Out came the neatly folded clothes of Jimmie Dale; and with them, serving him so well in the days gone by, the leather girdle, or undervest, with its stout-sewn, upright pockets in which nestled, in an array of fine, blue-steel, highly tempered instruments, a compact powerful burglar’s kit. It was the one thing that he had saved from the fire in the old Sanctuary—and that more by accident than design. He had been wearing the girdle that night when he had stolen into the Crime Club, and afterwards had returned to the Sanctuary with the intention of destroying forever all traces of Larry the Bat; and then, only half dressed, as he was changing into the clothes of Jimmie Dale, the alarm had come before he had taken off the girdle, and, without thought of it again at the time, he had still been wearing it when he had made his escape. He looked at it now for a moment grimly—and smiled in a mirthless way. He had not used it since that night, and that night he had never meant or thought to use it again—only to destroy it!

He reached into the aperture in the wall once more, drew out a pocket flashlight and an automatic pistol, and laid them down beside the clothes and the leather girdle; then, pulling off his coat and shirt, he ran noiselessly across the room to the washstand. A few drops from a tiny phial poured into the water, and the pallor, the sickly hue from his face was gone. It was to be Jimmie Dale—not Smarlinghue—who would keep the rendezvous at Malay John’s!

And now he was back across the room once more, turning out the light as he passed the gas-jet. The leather girdle, that went on much after the fashion of a life-preserver, was fastened over his shoulders and secured around his waist. The remainder of his clothes were stripped off with lightning speed, and in their place were donned the fashionably tailored, immaculate tweeds of Jimmie Dale. It was like some quick-moving, shadowy pantomime in the moonlight. He gathered up the discarded garments, tucked them into the opening in the wall, replaced the baseboard, slipped the automatic and flashlight into the side pockets of his coat—and stood up, his fingers feeling swiftly over his vest and under the back of his coat to guard against the possibility of any tell-tale bulge from the leather girdle underneath.
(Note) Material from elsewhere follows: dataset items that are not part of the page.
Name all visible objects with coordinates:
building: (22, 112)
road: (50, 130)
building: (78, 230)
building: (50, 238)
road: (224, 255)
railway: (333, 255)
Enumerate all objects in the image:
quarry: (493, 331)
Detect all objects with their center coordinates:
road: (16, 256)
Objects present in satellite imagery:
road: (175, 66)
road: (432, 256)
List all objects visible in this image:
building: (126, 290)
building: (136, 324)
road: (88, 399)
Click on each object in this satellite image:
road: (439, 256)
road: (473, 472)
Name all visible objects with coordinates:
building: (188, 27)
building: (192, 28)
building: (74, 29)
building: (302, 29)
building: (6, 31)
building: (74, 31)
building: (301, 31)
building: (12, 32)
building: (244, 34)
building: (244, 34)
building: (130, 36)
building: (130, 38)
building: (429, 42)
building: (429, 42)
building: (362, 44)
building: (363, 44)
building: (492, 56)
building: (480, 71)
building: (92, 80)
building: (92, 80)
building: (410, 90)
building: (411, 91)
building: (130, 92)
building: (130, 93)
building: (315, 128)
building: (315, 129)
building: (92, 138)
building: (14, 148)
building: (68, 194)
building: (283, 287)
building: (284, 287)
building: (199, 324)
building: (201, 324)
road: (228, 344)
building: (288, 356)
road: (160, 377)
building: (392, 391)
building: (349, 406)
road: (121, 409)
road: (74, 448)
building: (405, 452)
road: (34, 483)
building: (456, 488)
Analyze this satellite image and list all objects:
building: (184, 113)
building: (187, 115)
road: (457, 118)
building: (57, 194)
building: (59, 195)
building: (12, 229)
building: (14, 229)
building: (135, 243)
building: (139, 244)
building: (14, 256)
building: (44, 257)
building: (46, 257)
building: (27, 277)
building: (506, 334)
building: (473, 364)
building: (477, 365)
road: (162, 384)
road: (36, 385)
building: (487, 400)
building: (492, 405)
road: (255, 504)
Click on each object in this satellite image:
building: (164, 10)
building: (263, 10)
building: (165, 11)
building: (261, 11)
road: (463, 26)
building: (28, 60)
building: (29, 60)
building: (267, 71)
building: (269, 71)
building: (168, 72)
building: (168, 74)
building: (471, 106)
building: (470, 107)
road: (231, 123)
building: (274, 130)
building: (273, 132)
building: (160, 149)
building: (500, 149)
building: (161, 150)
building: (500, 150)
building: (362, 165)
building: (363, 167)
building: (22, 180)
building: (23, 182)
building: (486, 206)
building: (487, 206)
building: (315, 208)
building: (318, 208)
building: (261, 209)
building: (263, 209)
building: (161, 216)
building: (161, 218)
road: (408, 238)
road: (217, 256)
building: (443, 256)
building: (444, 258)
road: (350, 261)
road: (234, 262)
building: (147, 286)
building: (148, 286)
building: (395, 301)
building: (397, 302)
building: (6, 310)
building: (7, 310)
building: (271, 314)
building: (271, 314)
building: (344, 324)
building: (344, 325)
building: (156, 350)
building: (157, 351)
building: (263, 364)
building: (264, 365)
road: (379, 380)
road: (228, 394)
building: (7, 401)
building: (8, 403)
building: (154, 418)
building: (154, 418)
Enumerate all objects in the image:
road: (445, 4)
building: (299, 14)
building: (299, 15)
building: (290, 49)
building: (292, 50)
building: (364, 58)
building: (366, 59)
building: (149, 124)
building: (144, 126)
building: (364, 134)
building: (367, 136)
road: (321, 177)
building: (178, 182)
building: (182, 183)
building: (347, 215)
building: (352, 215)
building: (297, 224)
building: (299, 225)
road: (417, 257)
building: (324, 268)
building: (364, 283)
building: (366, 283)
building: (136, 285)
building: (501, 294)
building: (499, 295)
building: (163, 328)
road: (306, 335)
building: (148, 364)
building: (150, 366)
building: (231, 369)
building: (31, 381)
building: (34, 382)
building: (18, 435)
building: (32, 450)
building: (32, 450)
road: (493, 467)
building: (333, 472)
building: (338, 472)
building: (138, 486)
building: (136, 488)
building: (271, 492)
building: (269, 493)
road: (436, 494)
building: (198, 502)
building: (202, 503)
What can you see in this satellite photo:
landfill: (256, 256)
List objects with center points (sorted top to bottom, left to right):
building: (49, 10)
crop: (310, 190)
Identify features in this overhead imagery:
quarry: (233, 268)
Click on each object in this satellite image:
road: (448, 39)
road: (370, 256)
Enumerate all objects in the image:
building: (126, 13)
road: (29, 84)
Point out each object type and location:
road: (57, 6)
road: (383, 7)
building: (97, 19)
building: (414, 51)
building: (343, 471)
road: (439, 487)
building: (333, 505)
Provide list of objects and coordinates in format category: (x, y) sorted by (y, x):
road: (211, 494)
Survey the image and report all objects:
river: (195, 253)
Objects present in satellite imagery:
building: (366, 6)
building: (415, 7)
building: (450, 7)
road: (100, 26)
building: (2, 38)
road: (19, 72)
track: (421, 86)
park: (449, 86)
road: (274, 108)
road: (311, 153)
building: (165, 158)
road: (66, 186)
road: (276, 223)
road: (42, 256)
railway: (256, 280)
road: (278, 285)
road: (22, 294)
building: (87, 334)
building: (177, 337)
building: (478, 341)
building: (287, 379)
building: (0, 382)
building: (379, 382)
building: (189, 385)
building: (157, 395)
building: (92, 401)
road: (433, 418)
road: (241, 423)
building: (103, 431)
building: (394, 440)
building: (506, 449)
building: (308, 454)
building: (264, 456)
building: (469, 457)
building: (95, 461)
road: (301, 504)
An instant he stood glancing critically about him; then the roller shade over the window was lifted aside, the window itself, on carefully oiled hinges, was opened noiselessly, closed again—and, hugged close against the wall of the building, hidden in the black shadows, Jimmie Dale, so silent as to be almost uncanny in his movements, crept along the few intervening feet to the fence that enclosed the courtyard. Here, next to the wall, a loosened plank swung outward at a touch, and he was standing in a narrow, black areaway beyond. There was only the depth of the house between himself and the street, and he paused now, crouched motionless against the wall, listening. He heard no footfalls from the pavement—only, like a distant murmur, the night sounds from the Bowery, a block away—only the muffled roar of an elevated train. The way was presumably clear, and he moved forward again—cautiously. He reached the front of the building, which, like the old Sanctuary, was a tenement of the poorer class, paused once more, this time to peer quickly up and down the dark, ill-lighted cross street—and, satisfied that he was safe from observation, stepped out on the sidewalk, and began to walk nonchalantly along to the Bowery.

And here, at the corner, under a street lamp he consulted his watch. It was ten o’clock! He smiled a little ironically. Certainly, they would hardly expect him as early as that! Well, he would be a little ahead of time, that was all!